[Aim of the exercise] Produce as output only the lines below starting at the line with "снимки в Instagram" and continuing through the line with "Presiden RI untuk", each one exactly as written.

---------- Entries supplied

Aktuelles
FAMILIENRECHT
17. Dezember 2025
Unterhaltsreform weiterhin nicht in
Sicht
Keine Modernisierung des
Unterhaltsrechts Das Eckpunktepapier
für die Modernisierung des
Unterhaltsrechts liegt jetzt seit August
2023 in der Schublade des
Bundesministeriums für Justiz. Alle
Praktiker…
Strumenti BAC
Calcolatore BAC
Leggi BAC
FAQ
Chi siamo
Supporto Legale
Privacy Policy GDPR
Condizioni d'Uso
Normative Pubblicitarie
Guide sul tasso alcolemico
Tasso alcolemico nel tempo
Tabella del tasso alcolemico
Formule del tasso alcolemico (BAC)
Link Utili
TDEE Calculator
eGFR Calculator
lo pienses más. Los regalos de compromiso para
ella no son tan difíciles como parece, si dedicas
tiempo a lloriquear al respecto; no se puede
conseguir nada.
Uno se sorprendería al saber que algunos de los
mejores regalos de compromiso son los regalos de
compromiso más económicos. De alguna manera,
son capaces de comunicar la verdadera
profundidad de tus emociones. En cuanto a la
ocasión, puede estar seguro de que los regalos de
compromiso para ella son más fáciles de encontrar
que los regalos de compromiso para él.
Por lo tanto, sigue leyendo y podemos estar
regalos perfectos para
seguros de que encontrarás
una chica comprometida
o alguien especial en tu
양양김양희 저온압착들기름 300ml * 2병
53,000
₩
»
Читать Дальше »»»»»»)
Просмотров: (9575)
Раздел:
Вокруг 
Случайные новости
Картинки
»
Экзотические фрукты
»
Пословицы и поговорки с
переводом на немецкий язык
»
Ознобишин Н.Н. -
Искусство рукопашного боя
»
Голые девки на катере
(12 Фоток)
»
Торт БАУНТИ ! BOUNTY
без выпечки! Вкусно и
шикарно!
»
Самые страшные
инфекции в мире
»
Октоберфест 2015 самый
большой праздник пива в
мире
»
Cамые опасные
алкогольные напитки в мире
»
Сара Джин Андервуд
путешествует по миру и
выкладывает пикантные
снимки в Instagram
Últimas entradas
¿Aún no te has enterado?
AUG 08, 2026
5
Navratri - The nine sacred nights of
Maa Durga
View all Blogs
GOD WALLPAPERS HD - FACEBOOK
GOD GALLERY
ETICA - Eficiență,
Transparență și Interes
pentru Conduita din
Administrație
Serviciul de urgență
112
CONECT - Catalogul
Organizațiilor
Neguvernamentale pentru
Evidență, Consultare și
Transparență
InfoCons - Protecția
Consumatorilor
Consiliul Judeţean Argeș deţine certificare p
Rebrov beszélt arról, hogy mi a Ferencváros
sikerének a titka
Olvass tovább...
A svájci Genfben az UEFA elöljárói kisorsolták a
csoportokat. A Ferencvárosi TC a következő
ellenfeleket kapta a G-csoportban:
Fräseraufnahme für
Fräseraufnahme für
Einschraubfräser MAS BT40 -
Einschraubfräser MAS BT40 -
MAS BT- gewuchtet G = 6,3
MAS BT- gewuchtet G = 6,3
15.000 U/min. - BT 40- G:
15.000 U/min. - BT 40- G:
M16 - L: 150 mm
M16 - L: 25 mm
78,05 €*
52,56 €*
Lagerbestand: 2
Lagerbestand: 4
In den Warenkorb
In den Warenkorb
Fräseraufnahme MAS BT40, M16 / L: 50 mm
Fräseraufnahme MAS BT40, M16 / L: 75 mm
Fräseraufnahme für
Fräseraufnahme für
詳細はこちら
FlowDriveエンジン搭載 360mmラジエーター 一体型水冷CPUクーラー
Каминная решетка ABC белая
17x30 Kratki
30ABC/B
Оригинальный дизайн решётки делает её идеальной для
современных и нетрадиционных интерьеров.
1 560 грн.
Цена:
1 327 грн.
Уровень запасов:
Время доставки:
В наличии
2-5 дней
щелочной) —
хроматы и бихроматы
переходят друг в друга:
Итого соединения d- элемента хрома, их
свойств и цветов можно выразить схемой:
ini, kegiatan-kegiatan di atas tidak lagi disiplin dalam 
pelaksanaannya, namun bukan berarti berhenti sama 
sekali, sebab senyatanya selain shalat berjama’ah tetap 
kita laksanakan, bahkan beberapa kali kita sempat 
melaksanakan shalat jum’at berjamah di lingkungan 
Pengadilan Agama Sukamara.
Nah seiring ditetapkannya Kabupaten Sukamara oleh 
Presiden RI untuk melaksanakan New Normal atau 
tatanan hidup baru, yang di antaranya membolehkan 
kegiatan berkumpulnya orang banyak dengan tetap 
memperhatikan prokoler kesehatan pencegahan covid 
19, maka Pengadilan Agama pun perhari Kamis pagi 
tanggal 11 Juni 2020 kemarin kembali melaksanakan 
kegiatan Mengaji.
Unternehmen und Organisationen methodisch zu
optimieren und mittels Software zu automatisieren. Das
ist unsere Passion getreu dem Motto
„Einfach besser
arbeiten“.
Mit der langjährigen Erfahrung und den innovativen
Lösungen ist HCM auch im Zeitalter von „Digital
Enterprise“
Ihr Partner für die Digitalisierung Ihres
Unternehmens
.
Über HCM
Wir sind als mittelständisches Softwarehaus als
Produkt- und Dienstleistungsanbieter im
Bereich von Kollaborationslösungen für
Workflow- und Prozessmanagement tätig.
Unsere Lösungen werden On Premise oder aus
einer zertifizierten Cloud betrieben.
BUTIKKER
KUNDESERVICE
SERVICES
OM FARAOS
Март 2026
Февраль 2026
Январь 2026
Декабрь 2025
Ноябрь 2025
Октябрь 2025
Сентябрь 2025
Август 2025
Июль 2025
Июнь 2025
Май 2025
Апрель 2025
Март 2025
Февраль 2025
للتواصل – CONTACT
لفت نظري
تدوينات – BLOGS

--------------------

[Result of the exercise]
снимки в Instagram
Últimas entradas
¿Aún no te has enterado?
AUG 08, 2026
5
Navratri - The nine sacred nights of
Maa Durga
View all Blogs
GOD WALLPAPERS HD - FACEBOOK
GOD GALLERY
ETICA - Eficiență,
Transparență și Interes
pentru Conduita din
Administrație
Serviciul de urgență
112
CONECT - Catalogul
Organizațiilor
Neguvernamentale pentru
Evidență, Consultare și
Transparență
InfoCons - Protecția
Consumatorilor
Consiliul Judeţean Argeș deţine certificare p
Rebrov beszélt arról, hogy mi a Ferencváros
sikerének a titka
Olvass tovább...
A svájci Genfben az UEFA elöljárói kisorsolták a
csoportokat. A Ferencvárosi TC a következő
ellenfeleket kapta a G-csoportban:
Fräseraufnahme für
Fräseraufnahme für
Einschraubfräser MAS BT40 -
Einschraubfräser MAS BT40 -
MAS BT- gewuchtet G = 6,3
MAS BT- gewuchtet G = 6,3
15.000 U/min. - BT 40- G:
15.000 U/min. - BT 40- G:
M16 - L: 150 mm
M16 - L: 25 mm
78,05 €*
52,56 €*
Lagerbestand: 2
Lagerbestand: 4
In den Warenkorb
In den Warenkorb
Fräseraufnahme MAS BT40, M16 / L: 50 mm
Fräseraufnahme MAS BT40, M16 / L: 75 mm
Fräseraufnahme für
Fräseraufnahme für
詳細はこちら
FlowDriveエンジン搭載 360mmラジエーター 一体型水冷CPUクーラー
Каминная решетка ABC белая
17x30 Kratki
30ABC/B
Оригинальный дизайн решётки делает её идеальной для
современных и нетрадиционных интерьеров.
1 560 грн.
Цена:
1 327 грн.
Уровень запасов:
Время доставки:
В наличии
2-5 дней
щелочной) —
хроматы и бихроматы
переходят друг в друга:
Итого соединения d- элемента хрома, их
свойств и цветов можно выразить схемой:
ini, kegiatan-kegiatan di atas tidak lagi disiplin dalam 
pelaksanaannya, namun bukan berarti berhenti sama 
sekali, sebab senyatanya selain shalat berjama’ah tetap 
kita laksanakan, bahkan beberapa kali kita sempat 
melaksanakan shalat jum’at berjamah di lingkungan 
Pengadilan Agama Sukamara.
Nah seiring ditetapkannya Kabupaten Sukamara oleh 
Presiden RI untuk melaksanakan New Normal atau 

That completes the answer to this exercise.